I like the sudjestions, im sure i can find four meals (for my four day trip) out of the ingrediants listed... hurray bagies!
whoa! Everyone settle down. Everybody has there own ways of doing things -- these are just suggestions. If no body shared their ideas the world would be a very boring place. Lets try being nice -- why don't all of the complainers post their ideas! I'm sure they are good too!
Lala
I like the menu but whats to eat for day 2 ?
This is for a week? How many people are going? Last June three of us hiked a seventy mile section of the PCT. This list seems a little heavy for a week. As far as cheese goes it will last a loong time. mozzarella will last at least nine days in a pack. That's one reason it was invented ,to preserve milk. Remember refrigeration hasn't been around that long. As for this years long trip think I'll stick with instant potatoes, ramen , cheese, peanut butter. But don't forget your chocolate pudding , bagels and salami. This year were adding butter 200 cal/oz can't beat that kind of caloric density, most thing are between 100 cal/oz to about 120 cal/ oz.
I just glanced the shopping list and read the comments. I Thru-hiked the AT in '07 and I can tell you things like cheese keep a lot longer than you think, the harder the cheese the longer it lasts. During the cooler months I even carried butter MMMM... Butter. If something is starting to go just eat it. I also think this menu implies you are not alone so multiple pots may not be that big of a deal. Of course you could always just eat ramen noodles, tuna, and nutella but where is the variety in that.

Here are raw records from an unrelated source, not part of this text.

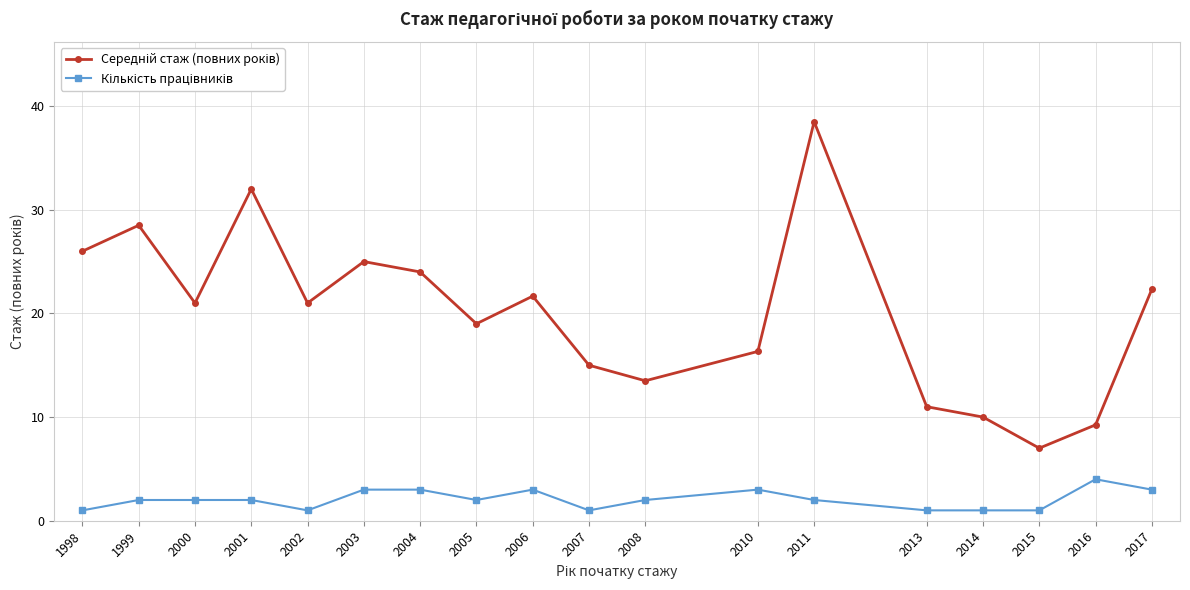

Is this an area chart (filled region under the line)?

No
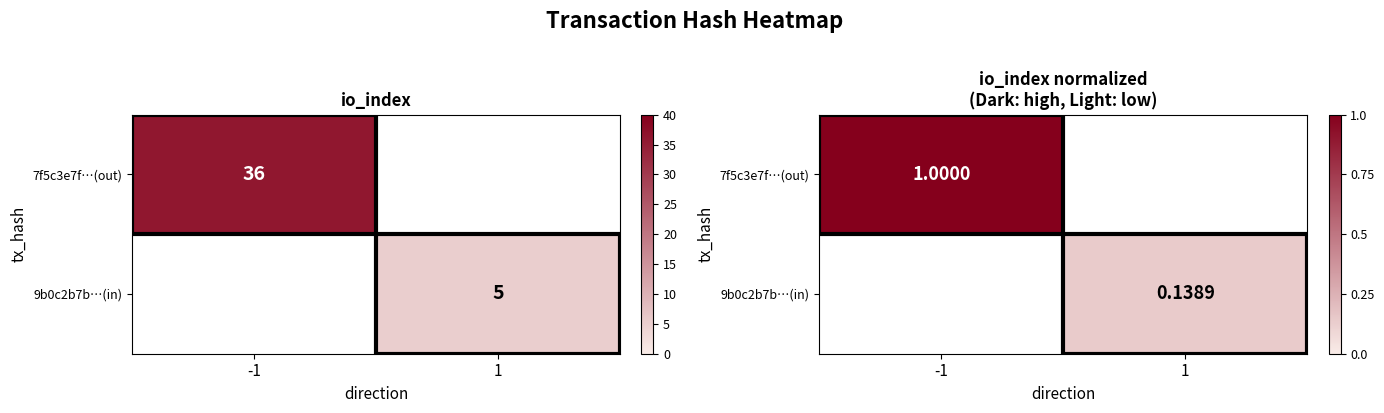

Which series has the widest spread of values?

7f5c3e7f…(out)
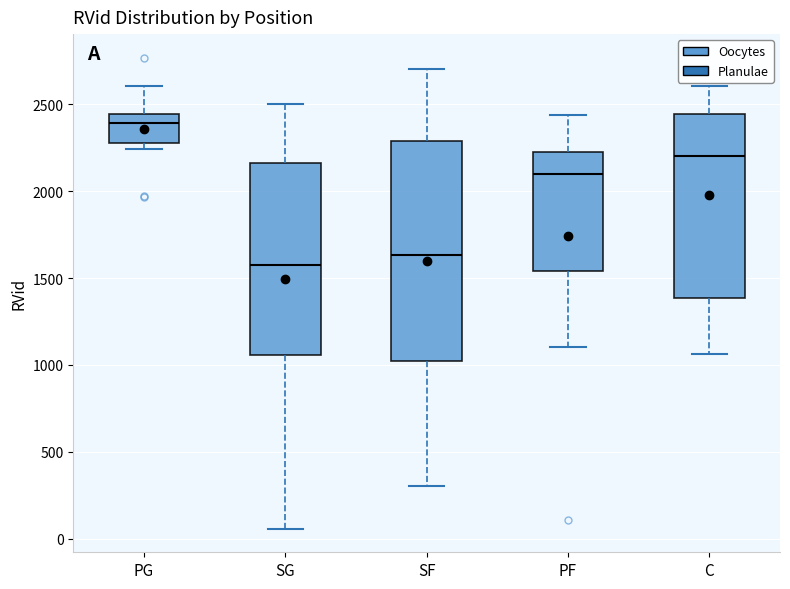

Which box has the highest median line?

PG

I think I'll stick with packing lightly for myself and hoping one of my buddies dies on the trail - protein.
see shopping list,where's menu?
My biggest complaint about this menu is that there is no way .. and I mean NO way .. I am going to have a pot on me that will hold 6-7 cups of water. It's just not going to happen.
That said, looking at this menu by the individual meals there is alot of great ideas here. And the comments were SO worth reading.
we always pack mushrooms first too!
First time I've been on this site, thought I'd get a few new ideas for simple, easy trail grub. I had to stop scroling down this gem of a shopping list when I got to the 40 corn chips. The comments have me rolling, made wasting time looking at this list worth it.
Annie
Dr Ted says: You can pack all of what's listed inside your wood-burning stove! And if it needs refridgerated, just pack those items inside your fridge!!! Easy!
Or, just pack some dry bannock, crackers, almonds, tuna cans... maybe spoil yourself with an MRE or two... what the hell do you need all this other stuff for??? This mindset is why we have an obesity epidemic!!!! IT'S CALLED ROUGHING IT!!!!
Dr Ted says: You can pack all of what's listed inside your wood-burning stove! And if it needs refridgerated, just pack those items inside your fridge!!! Easy!
Or, just pack some dry bannock, crackers, almonds, tuna cans... maybe spoil yourself with an MRE or two... what the hell do you need all this other stuff for??? This mindset is why we have an obesity epidemic!!!! IT'S CALLED ROUGHING IT!!!!
Many of the recipes called for seperate pots. I only ever pack one pot when going for a week.